Work began in 1913 on a fog alarm station on the highest point of Harbour Island, one of the western islands in the group. The station buildings, which consisted of three buildings that served as an engine house, a keeper’s dwelling, and a storehouse, all painted in black and white vertical stripes, were completed in 1914, and the needed machinery was installed in 1915.
The diaphone fog alarm, which gave a group of two blasts every ninety seconds thus: two-second blast, ten seconds of silence, another two-second blast, and then seventy-six seconds of silence was established in 1915, and then later that year, a light, a white flash every ten seconds, commenced operation from a lantern room on the engine house.
According to the 1935 census, forty-six-year-old Charleas Barter was living at the station with his wife Lavinia and seven children and serving as the head keeper, while twenty-six-year-old Jeremiah Fudge was serving as the assistant keeper and had his mother living with him. In 1945, Jeremiah Fudge, who by this time had married Elizabeth and had three children under the age of nine, was the head keeper and still had his seventy-three-year-old mother living with him on the island. George B. Monster was the assistant keeper in 1945.

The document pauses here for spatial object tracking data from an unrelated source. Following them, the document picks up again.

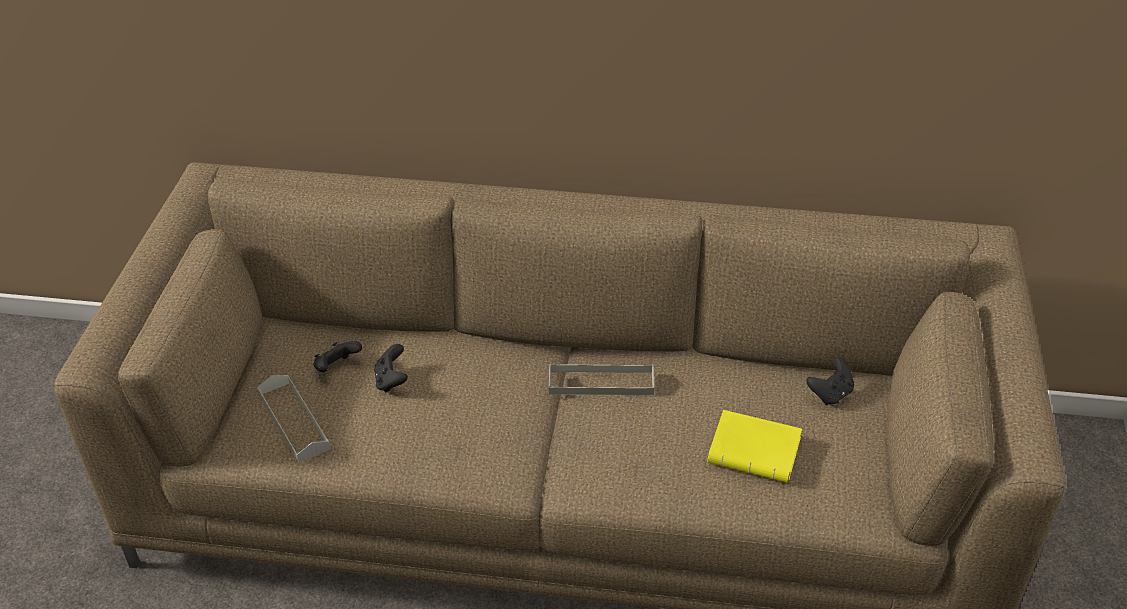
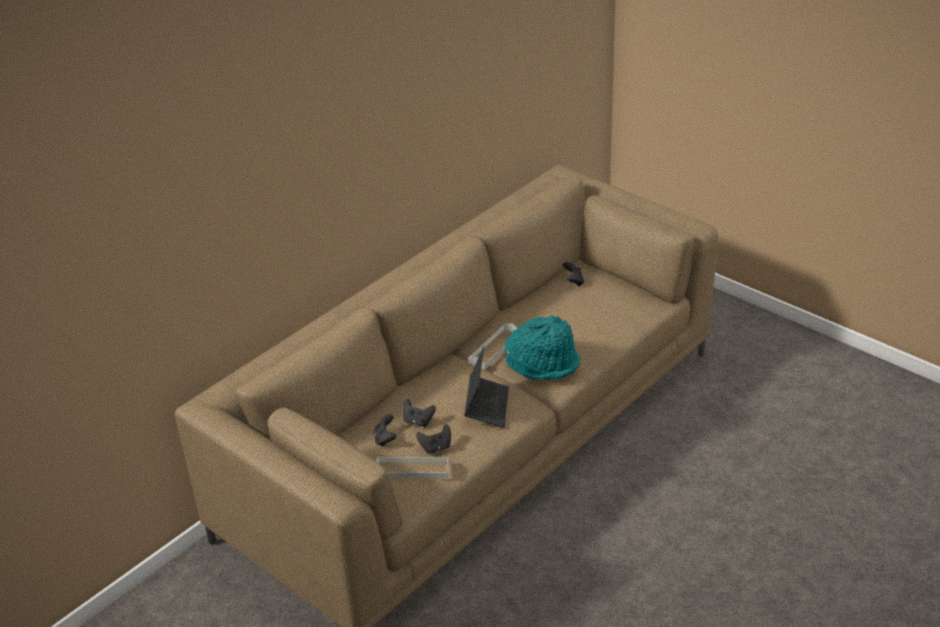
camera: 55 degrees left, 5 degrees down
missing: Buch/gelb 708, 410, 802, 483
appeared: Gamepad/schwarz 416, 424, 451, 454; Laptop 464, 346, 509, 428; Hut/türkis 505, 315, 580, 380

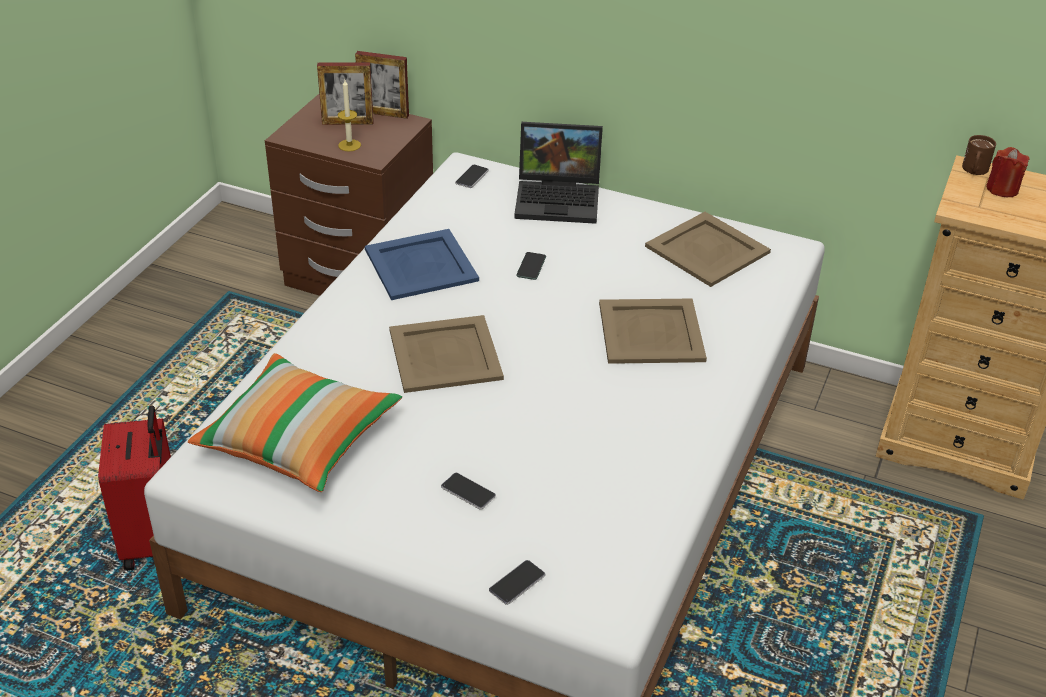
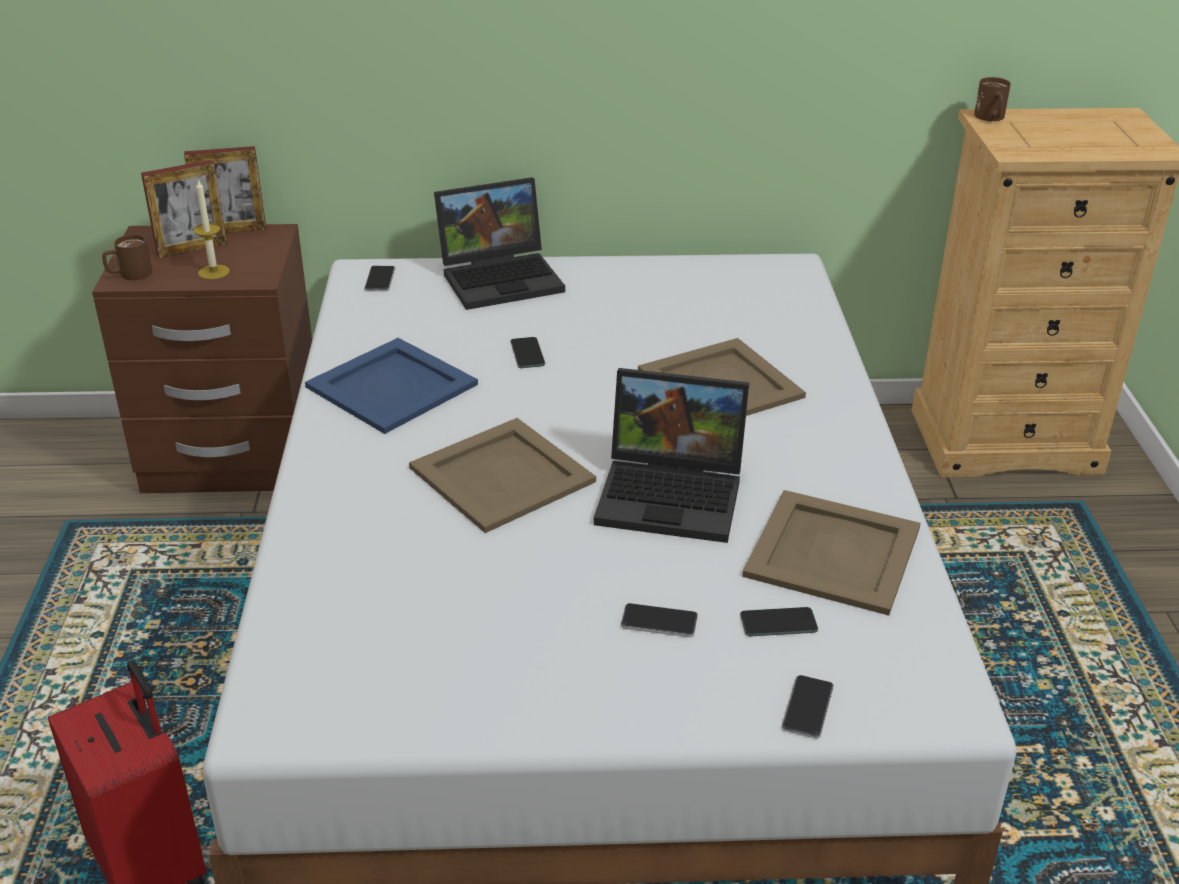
camera: 25 degrees left, 5 degrees down
missing: Kissen 188, 353, 402, 492; Kerze/rot 986, 147, 1030, 197
appeared: Henkelbecher/braun 102, 234, 152, 280; Laptop 594, 368, 749, 543; Handy 740, 607, 818, 636
relocated: Tablett/beige 645, 212, 771, 287 to 743, 490, 921, 615

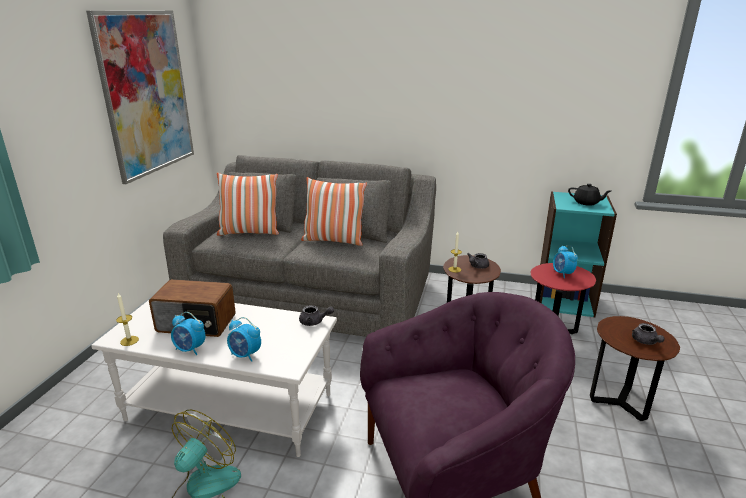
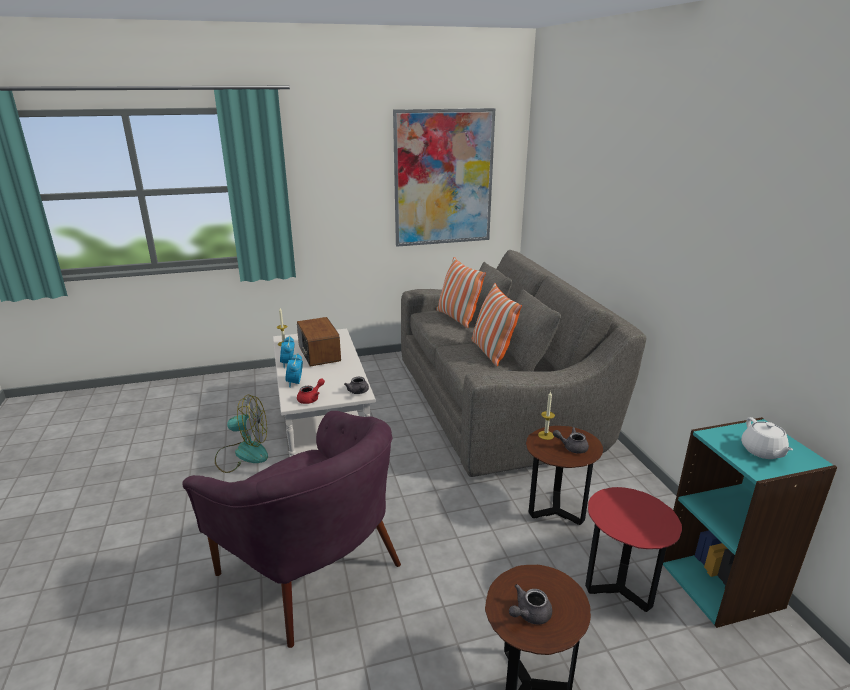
camera: 60 degrees right, 0 degrees up
missing: Wecker 553, 245, 578, 278
appeared: Teekanne/rot 297, 378, 325, 404
colour: Teekanne/schwarz 568, 184, 611, 206 to Teekanne/weiß 741, 417, 793, 459

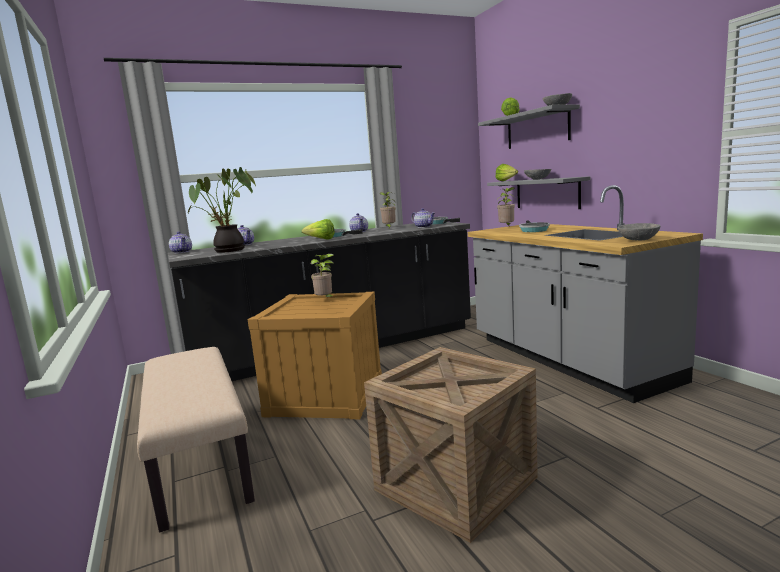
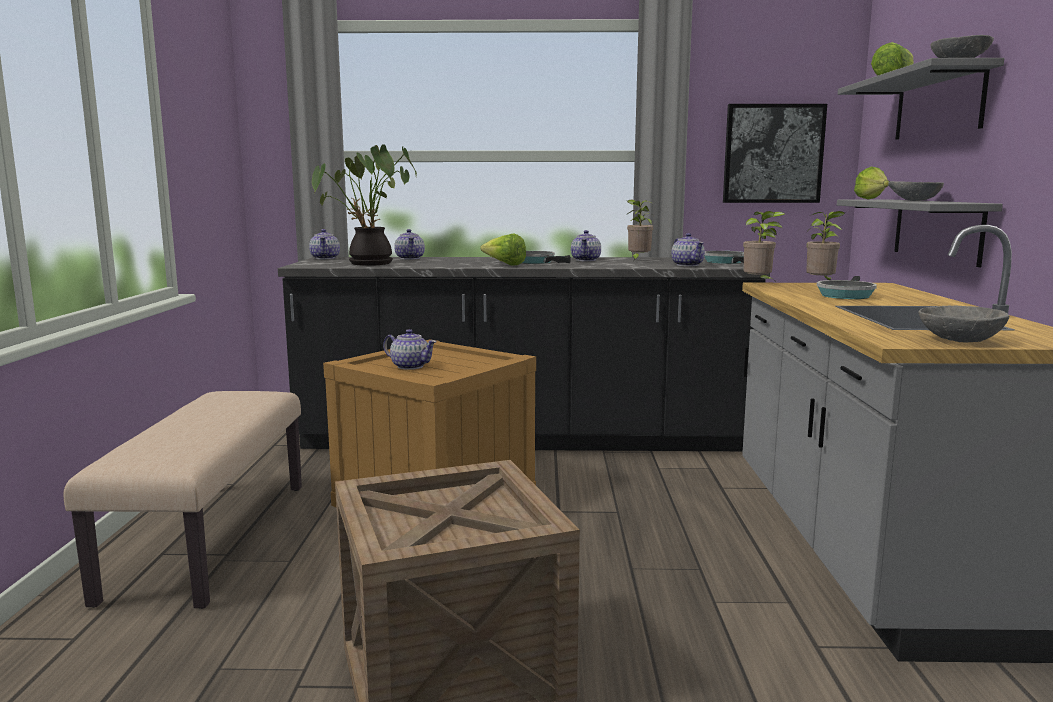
camera: 25 degrees right, 0 degrees up
appeared: Teekanne 383, 329, 437, 370; Bild 723, 104, 827, 203
relocated: Topfpflanze 311, 254, 335, 297 to 743, 211, 785, 280

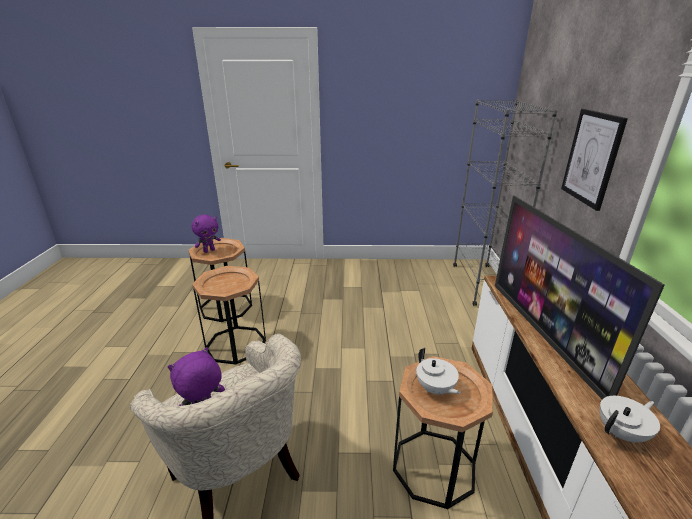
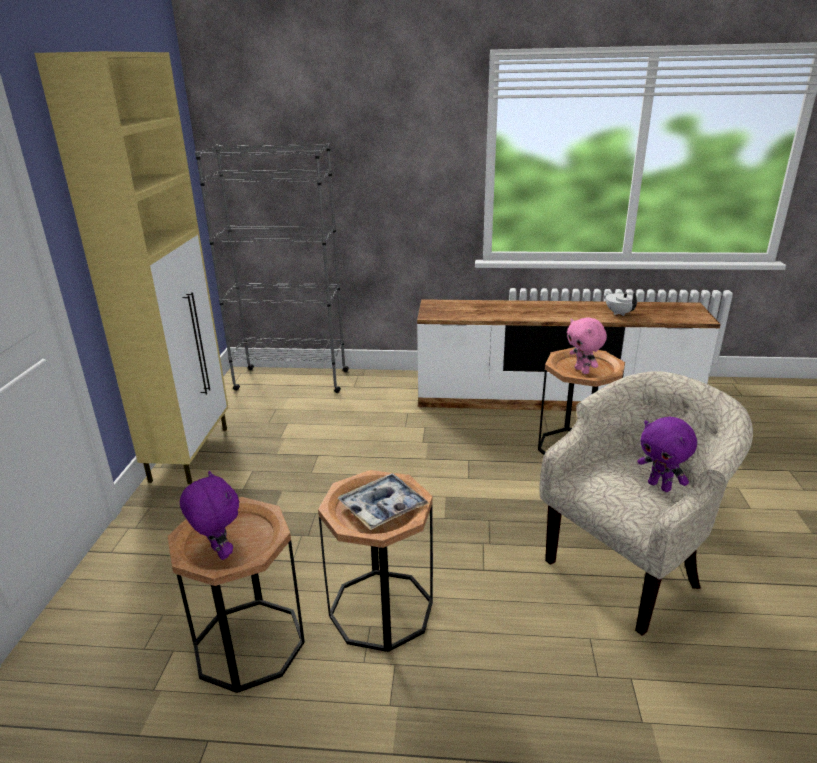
camera: 85 degrees left, 0 degrees up
missing: Fernseher 495, 195, 665, 399; Bild 561, 109, 628, 211
appeared: Schrank/beige 34, 51, 229, 484; Tablett 338, 473, 429, 530
exchanged: Teekanne/weiß 417, 348, 461, 396 to Plüschtier/rosa 567, 317, 607, 374

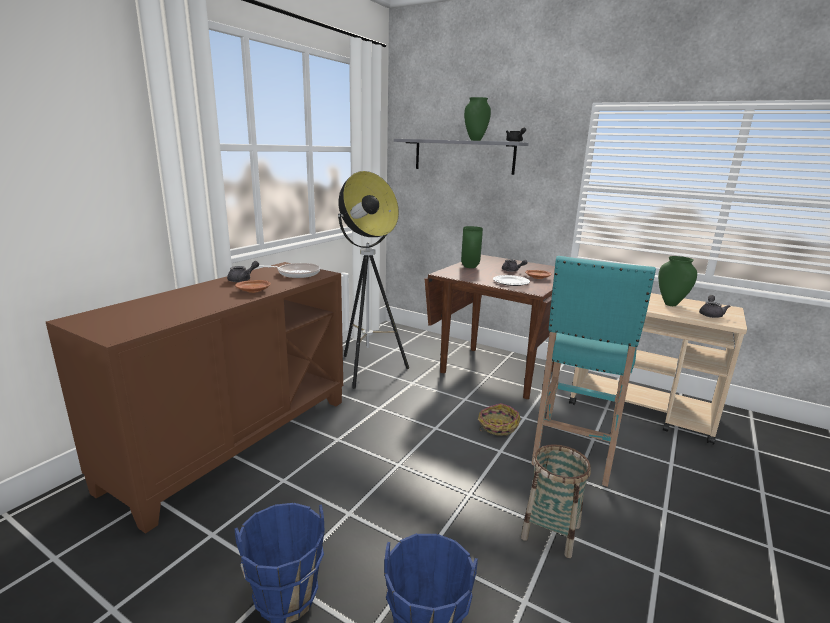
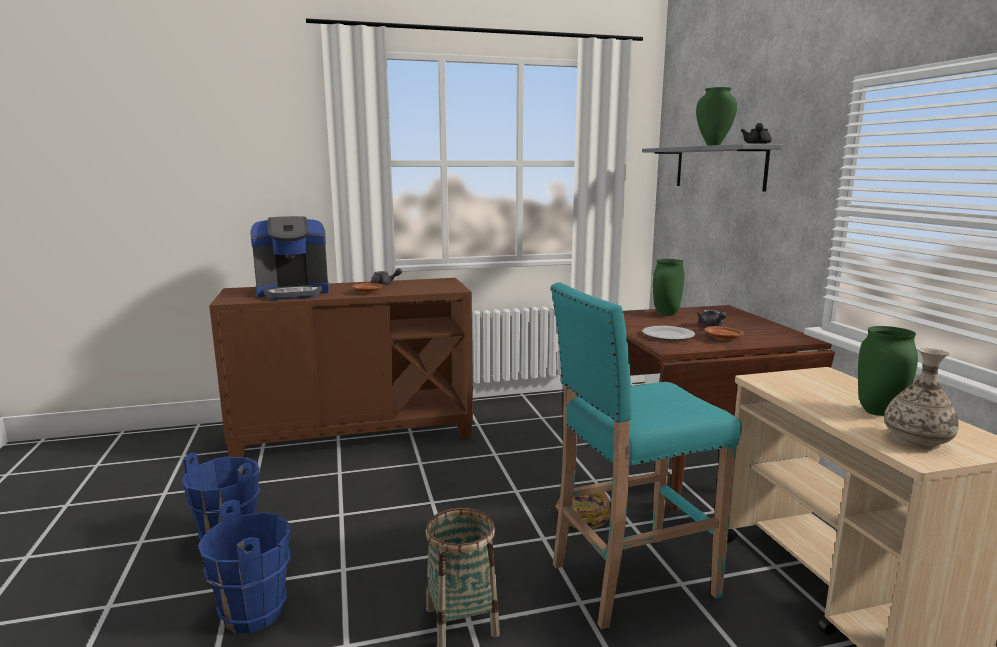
camera: 45 degrees right, 5 degrees down
missing: Pfanne 258, 263, 320, 278; Stehlampe 338, 171, 409, 389
appeared: Kaffeemaschine 251, 216, 329, 300
exchanged: Teekanne/grau 699, 295, 730, 318 to Vase 884, 348, 959, 450

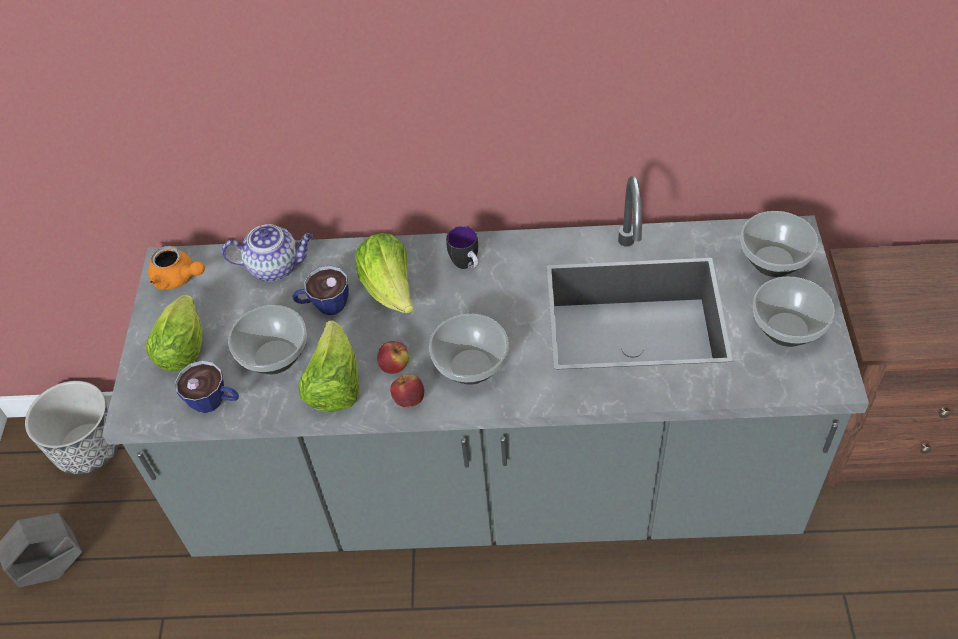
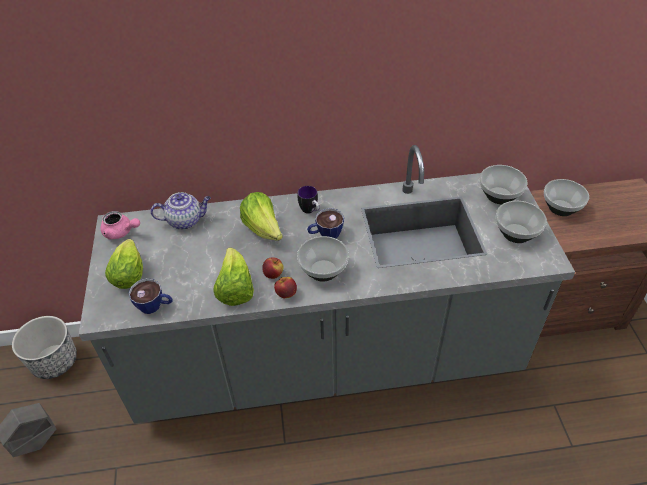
camera: 10 degrees left, 5 degrees down
relocated: Schüssel 228, 305, 306, 374 to 544, 179, 589, 216; Tasse 292, 266, 349, 315 to 307, 208, 344, 238
colour: Teekanne/orange 148, 246, 205, 290 to Teekanne/rosa 101, 211, 140, 239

Roland Durnford was in charge of the station on Harbour Island in 2001 when it was destaffed. He recalls that there are five graves on the island: four of shipwreck victims and one the son of a lighthouse keeper, and that George Keeping was one of the early keepers.
In 2021, a square, skeletal tower, with a red square daymark that had a white horizontal stripe, was displaying a flashing white light with a period of ten seconds from Harbour Island.
Keepers: Charles Barter (at least 1935), Jeremiah Fudge (at least 1945), Roland V. Durnford ( – 2001).